Car si la chasse est autorisée sept jours sur sept, du 15 septembre au 28 février 2025, les membres du club hippique déplorent un manque de sécurité vis-à-vis des chevaux et des humains. « Ça tire à tout va ! s’indigne Isabelle. Les chevaux sont en état de stress. L’un d’entre eux ne veut même plus sortir de son box… ». Si le port d’un vêtement fluorescent est pourtant obligatoire lors de la chasse au gibier, selon Sylvie C., certains chasseurs « s’aventurent près de [leurs] boxs, parfois même sans gilet fluorescent ». Elle regrette un comportement « de plus en plus irrespectueux » à l’égard des cavaliers. En attendant les conclusions de l’OFB, la direction du club hippique explore les recours possibles pour limiter les activités cynégétiques au pied du centre équestre.

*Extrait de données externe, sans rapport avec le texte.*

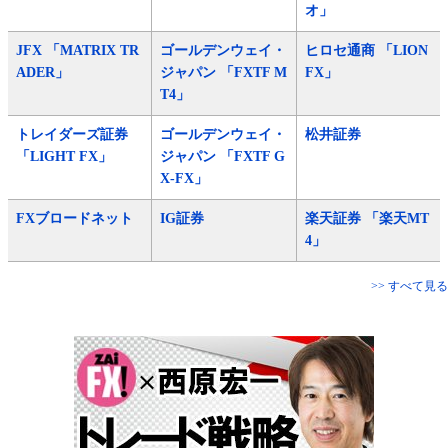
オ」
JFX 「MATRIX TR
ゴールデンウェイ・
ヒロセ通商 「LION
ADER」
ジャパン 「FXTF M
FX」
T4」
トレイダーズ証券
ゴールデンウェイ・
松井証券
「LIGHT FX」
ジャパン 「FXTF G
X-FX」
FXブロードネット
IG証券
楽天証券 「楽天MT
4」
>> すべて見る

Une réglementation « floue et complexe »
La distance nationale de sécurité change d’un département à un autre.
Ariane Ambrosini - ASPAS
Miradors, distance de sécurité, panneaux… les réglementations de chasse sont parfois confuses. Tout particulièrement la distance de sécurité à 150m des habitations, mentionnée par l’OFB… qui dépend en réalité du département ! « Il n’y a pas de distance nationale de sécurité, celle-ci change d’un département à un autre, et même d’une commune à une autre », explique Ariane AMBROSINI – Responsable du Pôle juridique de l’ASPAS.
Et ce, même si le Code de l’environnement limite le périmètre de chasse aux terrains « autres que ceux situés dans un rayon de 150 mètres autour de toute habitation” ou “entourés d’une clôture » (article L. 422-10 1° et 2° du dit code). « Sauf qu’un centre équestre n’est pas forcément considéré comme un lieu d’habitation, souligne l’experte. C’est tout le problème de cette réglementation, floue et compliquée, qui dédouane les chasseurs et implique une mise en danger. Il est temps de faire évoluer la réglementation pour que celle-ci soit plus exigeante. »

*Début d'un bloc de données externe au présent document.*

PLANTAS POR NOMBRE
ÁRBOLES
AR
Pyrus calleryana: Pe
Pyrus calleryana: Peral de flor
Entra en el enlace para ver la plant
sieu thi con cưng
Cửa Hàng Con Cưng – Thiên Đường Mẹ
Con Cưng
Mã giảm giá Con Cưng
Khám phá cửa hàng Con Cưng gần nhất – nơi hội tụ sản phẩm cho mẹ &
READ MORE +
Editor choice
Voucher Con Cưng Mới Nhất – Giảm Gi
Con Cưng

Quant aux miradors, leur présence n’est pas interdite selon Ariane Ambrosini. « Toutefois, [les chasseurs] ne doivent pas tirer en direction des zones de non-chasse », rappelle la responsable juridique. En revanche, l’installation de panneaux est bien obligatoire lors de chasse à la battue, organisée les week-ends !
Que faire pour protéger son terrain ?
La protection d’une propriété privée n’empêche pas pleinement les chasseurs d’y pénétrer… Selon l’Aspas, « tant qu’un propriétaire n’a pas officiellement manifesté son intention d’interdire la chasse, son terrain est par défaut et légalement présumé chassable ». Néanmoins, même si cette opposition est actée, « des chiens de chasse peuvent pister un gibier chez un propriétaire », précise l’association, et les chasseurs peuvent s’introduire sur le terrain pour achever un animal « mortellement blessé ». C’est le cas de cette pauvre biche, abattue au pied du centre équestre. « En clair, c’est finalement aux promeneurs de faire attention aux chasseurs plutôt qu’à ces derniers de s’adapter, déplore Ariane AMBROSINI.
Face à un manque de mesures fortes pour garantir la sécurité des promeneurs et donner un peu de répit à la faune sauvage, la Fondation 30 Millions d’Amis réitère sa demande d’instaurer des week-ends sans chasse. Un voeu partagé par l'opinion publique : 8 Français sur 10 réclament cette interdiction dominicale (Baromètre Fondation 30 Millions d'Amis / Ifop, janvier 2024).